EXERCISE AIM: Arrange the lines below as a two-column CSV with the headers text and reading, giving one row per line. Put each line's text and its answer in separate quoted fields, replace any line breaks with spaces, include every line, and leave out the pictures.

START DATASET

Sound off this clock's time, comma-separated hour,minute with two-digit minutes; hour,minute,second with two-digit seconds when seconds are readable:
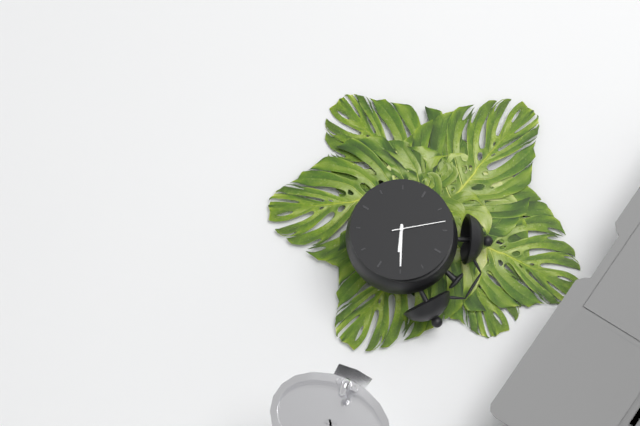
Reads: 2,10,53
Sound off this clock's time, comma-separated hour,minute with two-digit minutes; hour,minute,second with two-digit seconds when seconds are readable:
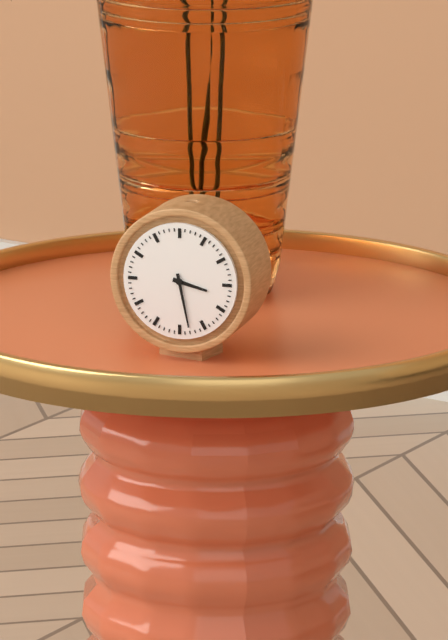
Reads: 3,28
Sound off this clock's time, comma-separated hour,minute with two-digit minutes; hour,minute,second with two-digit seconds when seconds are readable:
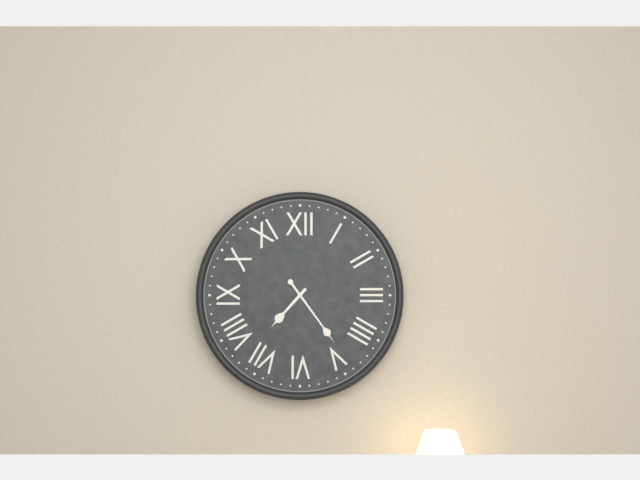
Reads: 7,24
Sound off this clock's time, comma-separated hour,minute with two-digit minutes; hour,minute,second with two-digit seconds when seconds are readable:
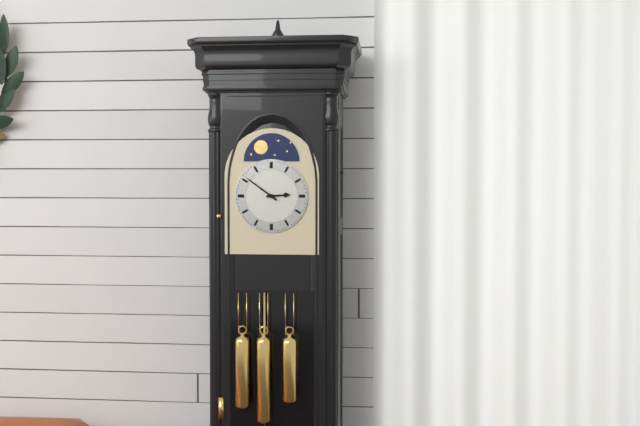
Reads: 2,51
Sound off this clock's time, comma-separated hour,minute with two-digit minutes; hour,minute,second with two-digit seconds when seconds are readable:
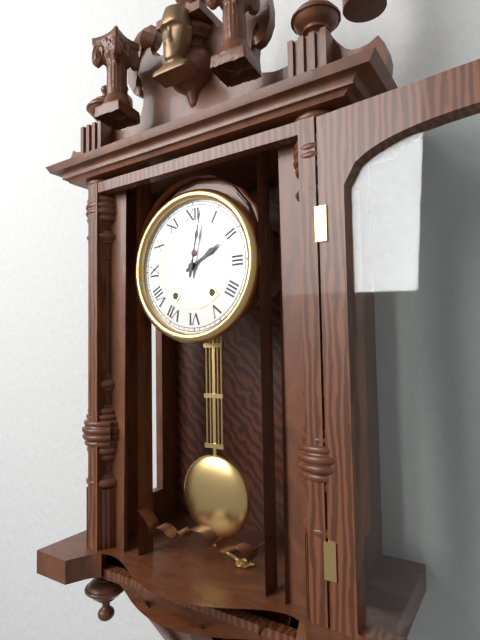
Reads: 2,02
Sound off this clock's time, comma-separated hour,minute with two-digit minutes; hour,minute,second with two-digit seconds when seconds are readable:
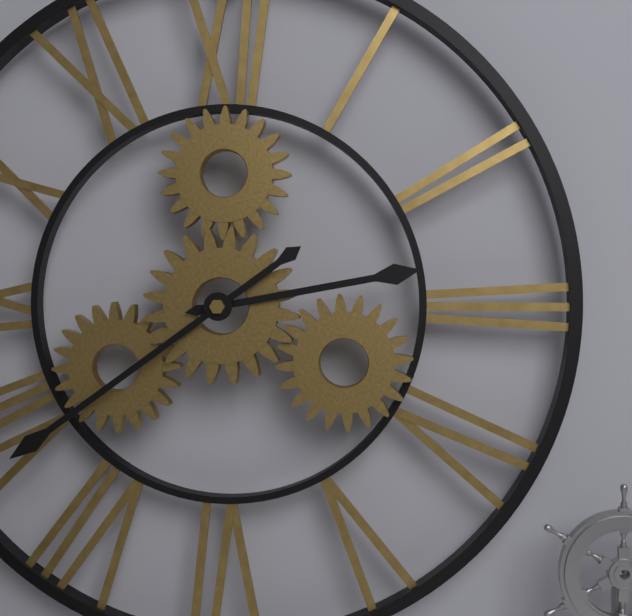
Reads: 2,39
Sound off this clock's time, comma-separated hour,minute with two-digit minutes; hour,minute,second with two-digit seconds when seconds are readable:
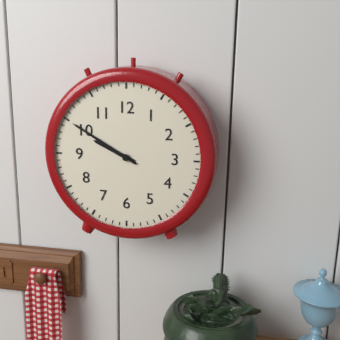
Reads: 9,50
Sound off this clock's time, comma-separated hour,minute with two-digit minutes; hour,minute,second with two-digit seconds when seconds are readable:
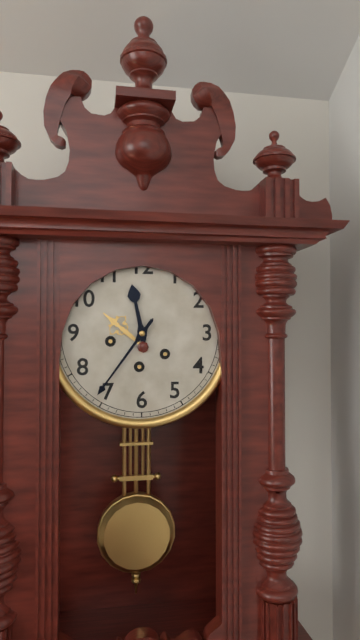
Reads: 11,36
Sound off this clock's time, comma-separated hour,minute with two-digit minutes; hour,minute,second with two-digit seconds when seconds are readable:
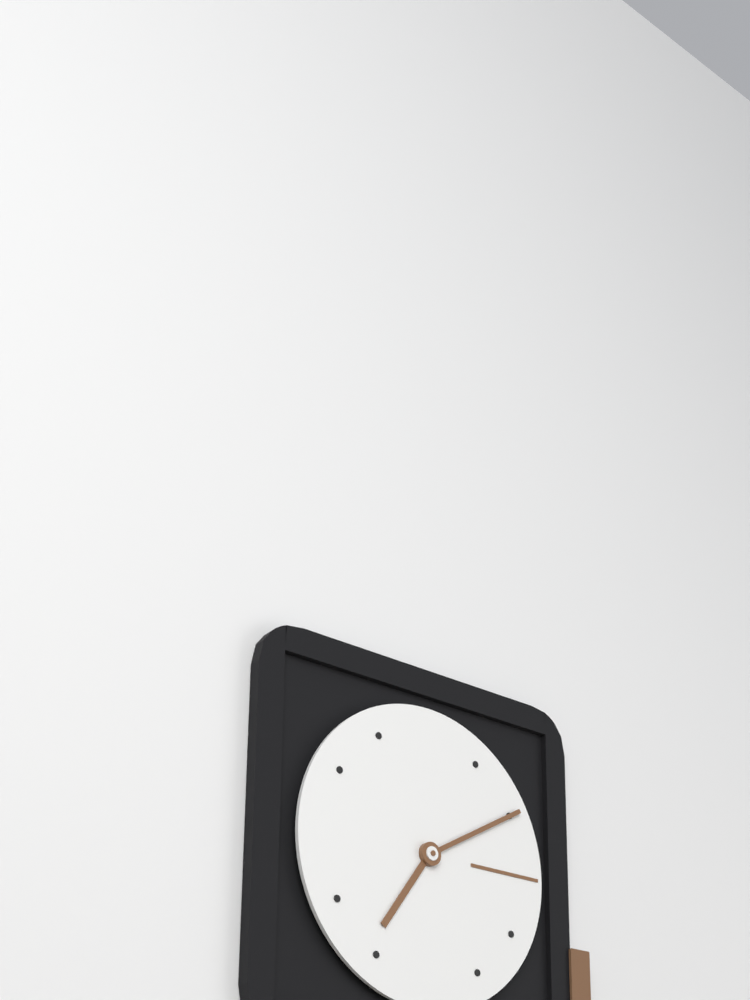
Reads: 7,10
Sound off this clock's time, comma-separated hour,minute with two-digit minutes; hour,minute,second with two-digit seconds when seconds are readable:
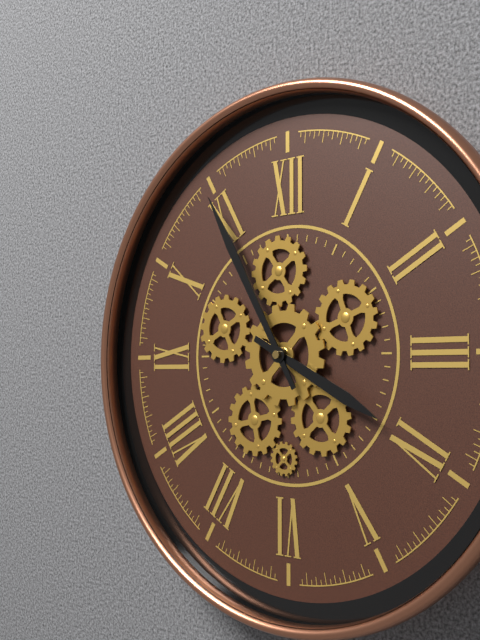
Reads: 3,55
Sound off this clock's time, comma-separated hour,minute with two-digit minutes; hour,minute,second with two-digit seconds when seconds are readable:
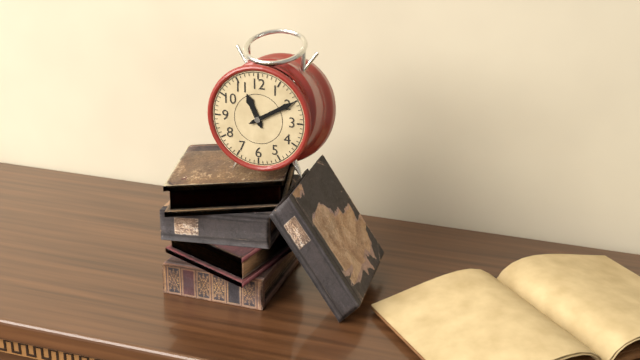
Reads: 11,10
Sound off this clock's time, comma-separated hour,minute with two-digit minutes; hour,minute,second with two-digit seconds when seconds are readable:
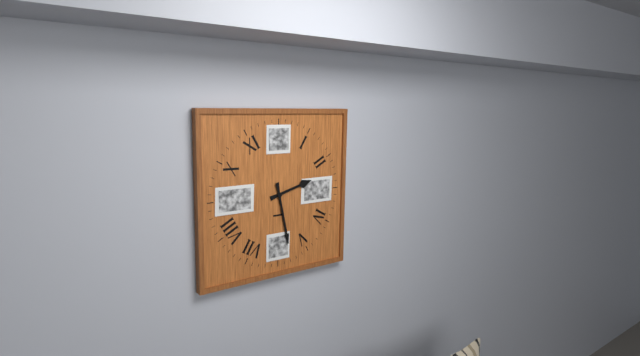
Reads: 2,28
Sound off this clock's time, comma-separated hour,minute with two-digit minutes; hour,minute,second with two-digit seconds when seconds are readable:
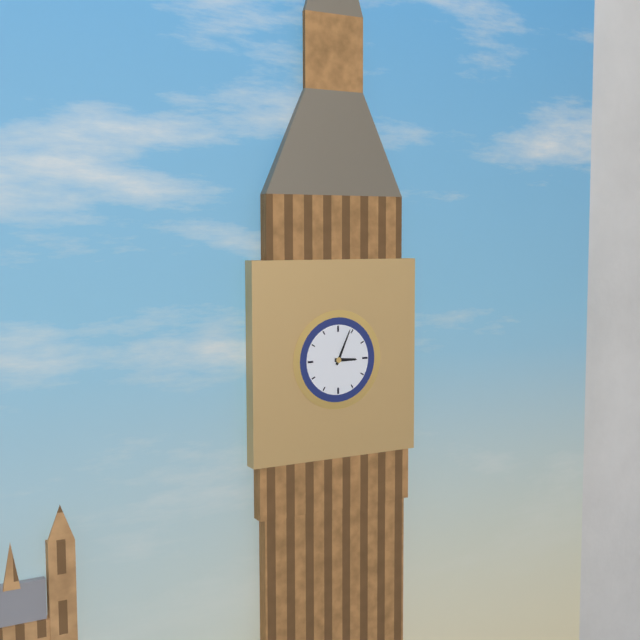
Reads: 3,04
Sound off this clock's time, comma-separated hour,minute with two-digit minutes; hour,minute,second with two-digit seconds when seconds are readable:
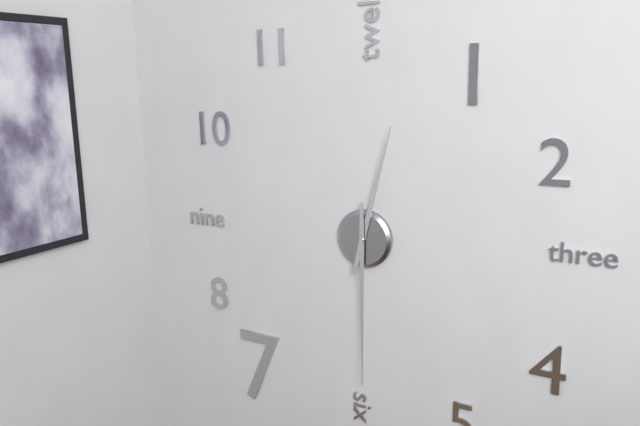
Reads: 12,30
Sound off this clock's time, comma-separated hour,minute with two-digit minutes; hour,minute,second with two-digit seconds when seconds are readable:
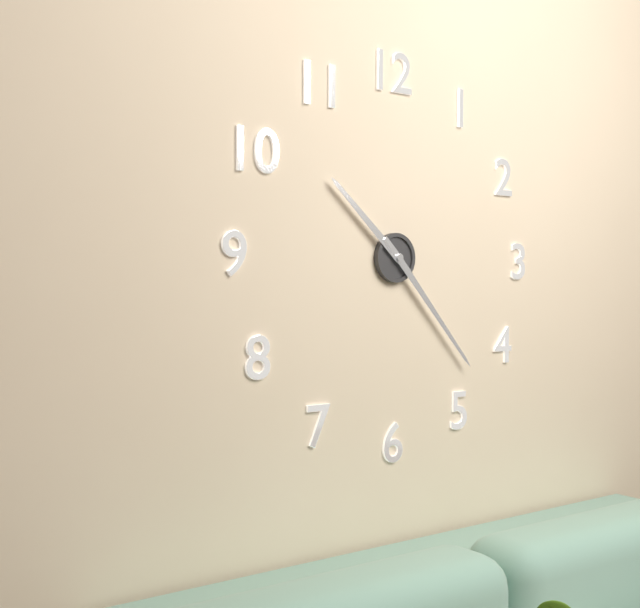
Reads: 10,23
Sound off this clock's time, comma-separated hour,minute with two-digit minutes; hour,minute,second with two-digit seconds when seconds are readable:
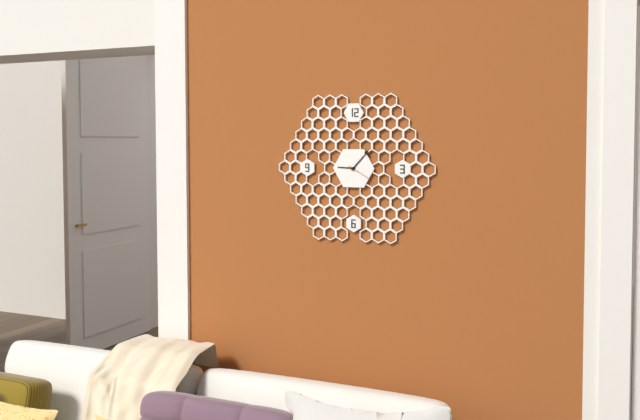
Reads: 9,07
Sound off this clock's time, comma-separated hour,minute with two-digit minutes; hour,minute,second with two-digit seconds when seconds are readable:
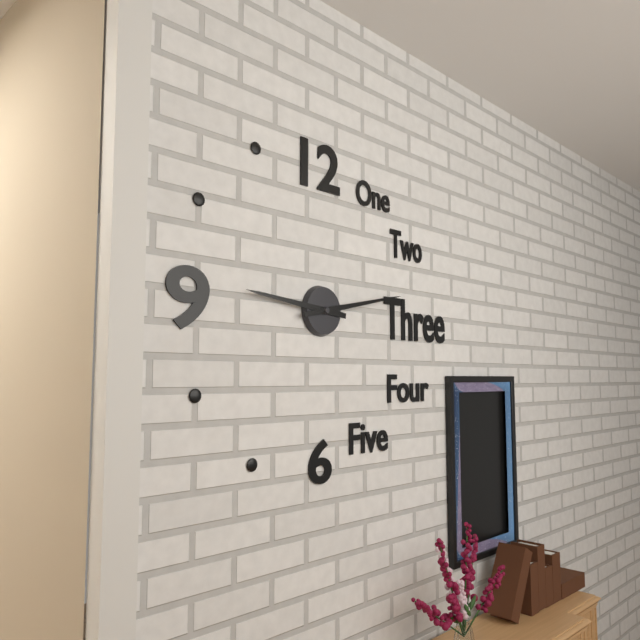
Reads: 9,13
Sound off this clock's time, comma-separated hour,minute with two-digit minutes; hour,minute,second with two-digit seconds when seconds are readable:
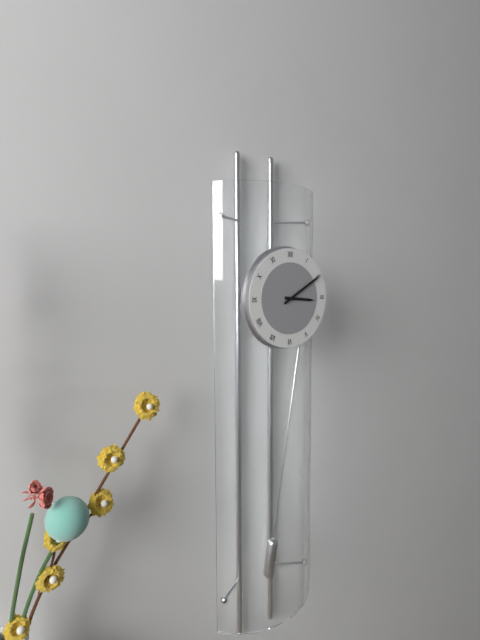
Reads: 3,10
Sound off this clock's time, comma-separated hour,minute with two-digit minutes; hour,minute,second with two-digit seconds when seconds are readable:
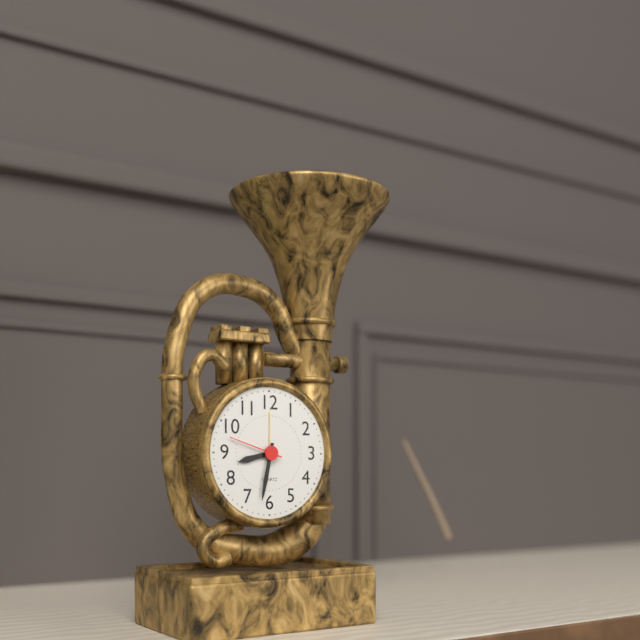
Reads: 8,32,48
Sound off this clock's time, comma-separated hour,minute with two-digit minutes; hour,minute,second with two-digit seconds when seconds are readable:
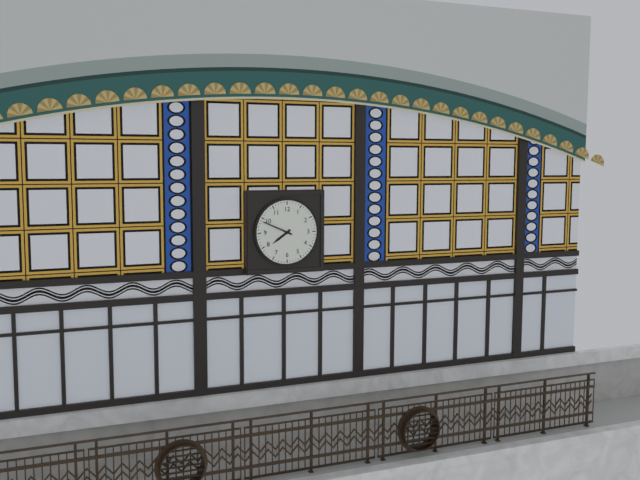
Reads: 7,49
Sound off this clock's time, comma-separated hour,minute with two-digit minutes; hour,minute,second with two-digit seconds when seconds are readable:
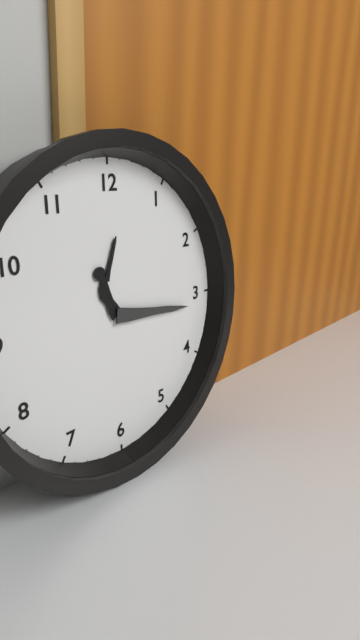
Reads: 3,16
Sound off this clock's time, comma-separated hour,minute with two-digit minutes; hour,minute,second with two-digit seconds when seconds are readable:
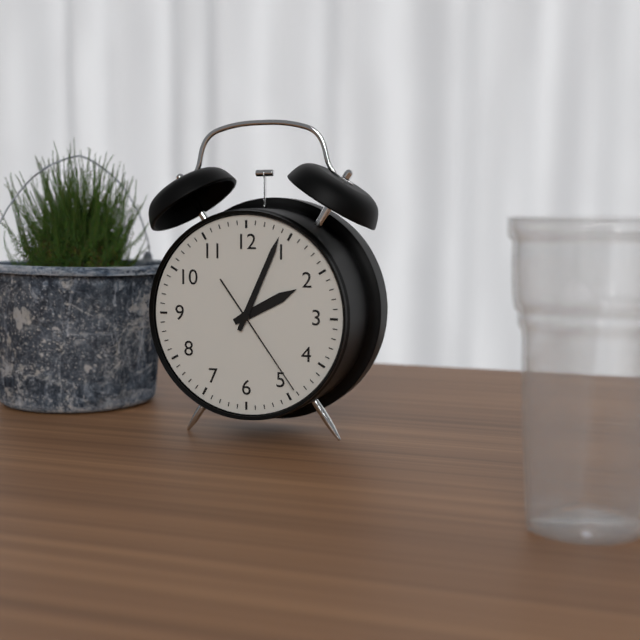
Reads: 2,04,24
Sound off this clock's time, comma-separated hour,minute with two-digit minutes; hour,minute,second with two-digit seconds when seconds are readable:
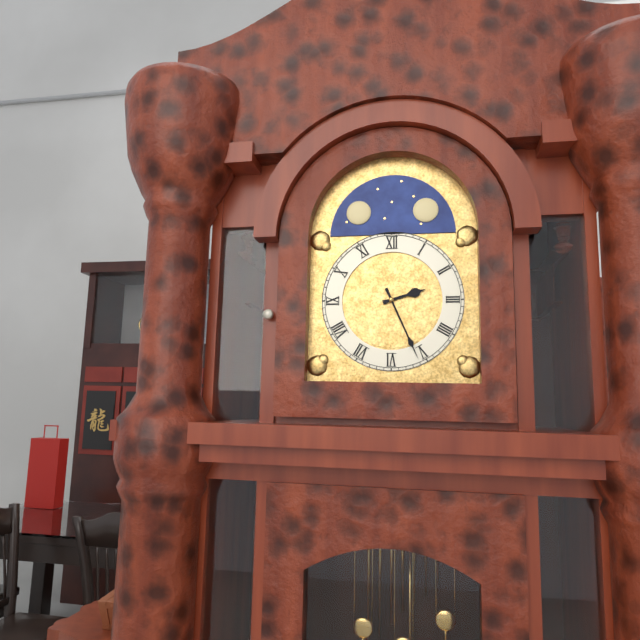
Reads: 2,26
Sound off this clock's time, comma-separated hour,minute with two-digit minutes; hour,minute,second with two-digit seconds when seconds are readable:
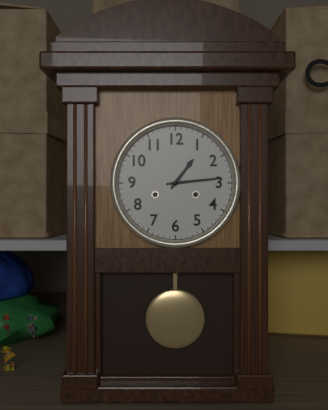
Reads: 1,14
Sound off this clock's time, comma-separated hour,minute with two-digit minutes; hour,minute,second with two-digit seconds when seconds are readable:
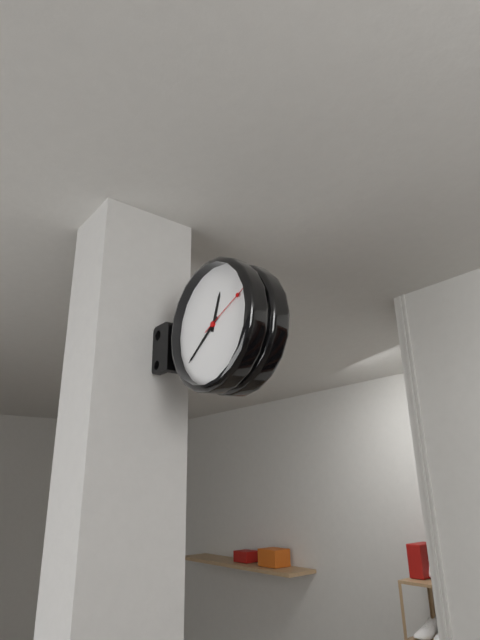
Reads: 12,39,11
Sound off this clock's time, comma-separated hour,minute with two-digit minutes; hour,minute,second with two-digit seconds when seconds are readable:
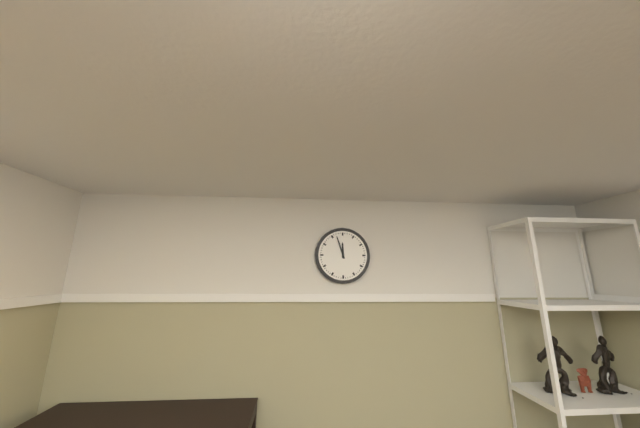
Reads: 11,57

END DATASET

RESPONSE FOR THIS EXERCISE:
text,reading
"Sound off this clock's time, comma-separated hour,minute with two-digit minutes; hour,minute,second with two-digit seconds when seconds are readable: Reads:","2,10,53"
"Sound off this clock's time, comma-separated hour,minute with two-digit minutes; hour,minute,second with two-digit seconds when seconds are readable: Reads:","3,28"
"Sound off this clock's time, comma-separated hour,minute with two-digit minutes; hour,minute,second with two-digit seconds when seconds are readable: Reads:","7,24"
"Sound off this clock's time, comma-separated hour,minute with two-digit minutes; hour,minute,second with two-digit seconds when seconds are readable: Reads:","2,51"
"Sound off this clock's time, comma-separated hour,minute with two-digit minutes; hour,minute,second with two-digit seconds when seconds are readable: Reads:","2,02"
"Sound off this clock's time, comma-separated hour,minute with two-digit minutes; hour,minute,second with two-digit seconds when seconds are readable: Reads:","2,39"
"Sound off this clock's time, comma-separated hour,minute with two-digit minutes; hour,minute,second with two-digit seconds when seconds are readable: Reads:","9,50"
"Sound off this clock's time, comma-separated hour,minute with two-digit minutes; hour,minute,second with two-digit seconds when seconds are readable: Reads:","11,36"
"Sound off this clock's time, comma-separated hour,minute with two-digit minutes; hour,minute,second with two-digit seconds when seconds are readable: Reads:","7,10"
"Sound off this clock's time, comma-separated hour,minute with two-digit minutes; hour,minute,second with two-digit seconds when seconds are readable: Reads:","3,55"
"Sound off this clock's time, comma-separated hour,minute with two-digit minutes; hour,minute,second with two-digit seconds when seconds are readable: Reads:","11,10"
"Sound off this clock's time, comma-separated hour,minute with two-digit minutes; hour,minute,second with two-digit seconds when seconds are readable: Reads:","2,28"
"Sound off this clock's time, comma-separated hour,minute with two-digit minutes; hour,minute,second with two-digit seconds when seconds are readable: Reads:","3,04"
"Sound off this clock's time, comma-separated hour,minute with two-digit minutes; hour,minute,second with two-digit seconds when seconds are readable: Reads:","12,30"
"Sound off this clock's time, comma-separated hour,minute with two-digit minutes; hour,minute,second with two-digit seconds when seconds are readable: Reads:","10,23"
"Sound off this clock's time, comma-separated hour,minute with two-digit minutes; hour,minute,second with two-digit seconds when seconds are readable: Reads:","9,07"
"Sound off this clock's time, comma-separated hour,minute with two-digit minutes; hour,minute,second with two-digit seconds when seconds are readable: Reads:","9,13"
"Sound off this clock's time, comma-separated hour,minute with two-digit minutes; hour,minute,second with two-digit seconds when seconds are readable: Reads:","3,10"
"Sound off this clock's time, comma-separated hour,minute with two-digit minutes; hour,minute,second with two-digit seconds when seconds are readable: Reads:","8,32,48"
"Sound off this clock's time, comma-separated hour,minute with two-digit minutes; hour,minute,second with two-digit seconds when seconds are readable: Reads:","7,49"
"Sound off this clock's time, comma-separated hour,minute with two-digit minutes; hour,minute,second with two-digit seconds when seconds are readable: Reads:","3,16"
"Sound off this clock's time, comma-separated hour,minute with two-digit minutes; hour,minute,second with two-digit seconds when seconds are readable: Reads:","2,04,24"
"Sound off this clock's time, comma-separated hour,minute with two-digit minutes; hour,minute,second with two-digit seconds when seconds are readable: Reads:","2,26"
"Sound off this clock's time, comma-separated hour,minute with two-digit minutes; hour,minute,second with two-digit seconds when seconds are readable: Reads:","1,14"
"Sound off this clock's time, comma-separated hour,minute with two-digit minutes; hour,minute,second with two-digit seconds when seconds are readable: Reads:","12,39,11"
"Sound off this clock's time, comma-separated hour,minute with two-digit minutes; hour,minute,second with two-digit seconds when seconds are readable: Reads:","11,57"